### LESETEXT
Die Voraussetzung für ein wettbewerbsfähiges Produkt ist das ausgewogene Zusammenspiel zwischen dem Werkstoff, dem Design und der Produktionstechnologie. Die künftigen Herausforderungen liegen in leistungsfähigen Produktionsprozessen, also der Produktion von Losgröße 1 ebenso wie der Massenproduktion von komplexen Teilen und Baugruppen mittels kontinuierlicher und diskontinuierlicher Verfahren. So können mit hochautomatisierten Prozessen ökonomisch wettbewerbsfähige Qualitätsprodukte hergestellt werden. Des Weiteren müssen optimierte Produktionsverfahren für das Verarbeiten von neu entwickelten Materialien entwickelt werden. Notwendige Technologien dafür sind beispielsweise Modellierung und Simulation, neue Technologien im Maschinenbau, optimierte Sensoren und Aktuatoren, die Vernetzung der Produktionseinheiten, intelligente Wartungssysteme und eine optimierte Prozessregelung.

Im Maschinenbau ist das Gebot der Stunde, die Komplexität von vernetzten Fertigungssystemen (Cyber Physical Production Systems) zu beherrschen. Die Smart Factory als zentraler Baustein von Industrie 4.0 muss in der Lage sein, effizient und wenig störanfällig den Trend zu geringen Losgrößen und individualisierten Produkten zu managen. Wesentlicher Bestandteil einer Smart Factory ist Smart Logistics, die durch neuartige Transportsysteme zur flexiblen Verkettung der Maschinen gekennzeichnet ist. Zentrale Handlungsfelder im Produktions-Maschinenbau sind Anlagen zur Additiven Fertigung und mit dem Menschen kollaborierende Robotersysteme.

### EXTRAHIERTE EINTRÄGE
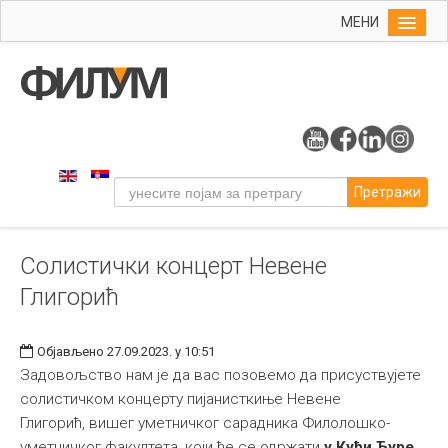
МЕНИ
Почетна
Упис
ФИЛУМ
Студије
Претражи
Наука
Уметност
Солистички концерт Невене
Музичка уметност
Глигорић
Примењена и ликовна уметност
Галерија
Објављено 27.09.2023. у 10:51
Издаваштво
Задовољство нам је да вас позовемо да присуствујете
солистичком концерту пијанисткиње Невене
Библиотека
Глигорић,
вишег уметничког сарадника Филолошко-
Студенти
уметничког факултета, који ће се одржати
у Кући Ђуре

### ARBEITSAUFTRAG 1
Beantworten Sie anhand des Lesetexts zur Produktionstechnik die folgenden Fragen:
(a) Zwischen welchen drei Faktoren muss ein ausgewogenes Zusammenspiel bestehen?
(b) Was ist ein wesentlicher Bestandteil einer Smart Factory?
(c) Welche zwei zentralen Handlungsfelder im Produktions-Maschinenbau werden genannt?
### ARBEITSAUFTRAG 2
Geben Sie den Abschnitt des Lesetexts zur Produktionstechnik zwischen "Die Voraussetzung für" und "eine optimierte Prozessregelung." einschließlich wieder und ersetzen Sie dabei "Werkstoff" durch "Material".
### ARBEITSAUFTRAG 3
Führen Sie den Lesetext zur Produktionstechnik im Anschluss an seinen letzten Satz weiter.

### LÖSUNG 1
(a) Zwischen dem Werkstoff, dem Design und der Produktionstechnologie.
(b) Smart Logistics.
(c) Anlagen zur Additiven Fertigung und mit dem Menschen kollaborierende Robotersysteme.

### LÖSUNG 2
Die Voraussetzung für ein wettbewerbsfähiges Produkt ist das ausgewogene Zusammenspiel zwischen dem Material, dem Design und der Produktionstechnologie. Die künftigen Herausforderungen liegen in leistungsfähigen Produktionsprozessen, also der Produktion von Losgröße 1 ebenso wie der Massenproduktion von komplexen Teilen und Baugruppen mittels kontinuierlicher und diskontinuierlicher Verfahren. So können mit hochautomatisierten Prozessen ökonomisch wettbewerbsfähige Qualitätsprodukte hergestellt werden. Des Weiteren müssen optimierte Produktionsverfahren für das Verarbeiten von neu entwickelten Materialien entwickelt werden. Notwendige Technologien dafür sind beispielsweise Modellierung und Simulation, neue Technologien im Maschinenbau, optimierte Sensoren und Aktuatoren, die Vernetzung der Produktionseinheiten, intelligente Wartungssysteme und eine optimierte Prozessregelung.

### LÖSUNG 3
Während sich die technischen Möglichkeiten von Produktionssystemen, quasi die „Hardware“, in vielen Jahrzehnten weitgehend kontinuierlich weiterentwickelt haben, entstehen die dazugehörigen Betriebs- und Managementkonzepte, diskret, schubweise und selten gekoppelt zur Hardware. Mit der Industrie 4.0 Initiative wurde ein neuer Anlauf genommen, die großen Potenziale des CIM (Computer Integrated Manufacturing) in Verbindung mit vernetzten Produktionssystemen und neuen digitalen Herstellungsverfahren zu heben. Dabei wird gegenwärtig das Hauptaugenmerk auf die „Hardware“ gelegt, wobei der Erfolg von „Industrie 4.0“ hauptsächlich von intelligenten, wirtschaftlich sinnvollen Betriebs- und Managementkonzepten abhängt. Solche Konzepte müssen Aspekte des modellbasierten Entwurfs, der Verifikation, Optimierung und Umsetzungsplanung berücksichtigen.

Die Integration von Informations- und Kommunikationstechnologien (IKT) - sog. Cyber-Physische Systeme (CPS) - in Produktionssysteme im Kontext von Industrie 4.0 führt zu der Entstehung von Cyber-Physischen-Produktionssystemen (CPPS) im Sinne einer intelligenten Fabrik (Smart Factory). Zur Realisierung langfristig stabiler und wirtschaftlich vorteilhafter Industrie 4.0-Produktionsprozesse stehen die Untersuchung und die zielgerichtete Gestaltung der Wirkzusammenhänge zwischen Mensch, Technik und Organisation im Fokus. Es gilt die Frage wissenschaftlich zu diskutieren und zu beantworten, welche Rolle der Mensch in den Arbeitssystemen der Zukunft spielen wird.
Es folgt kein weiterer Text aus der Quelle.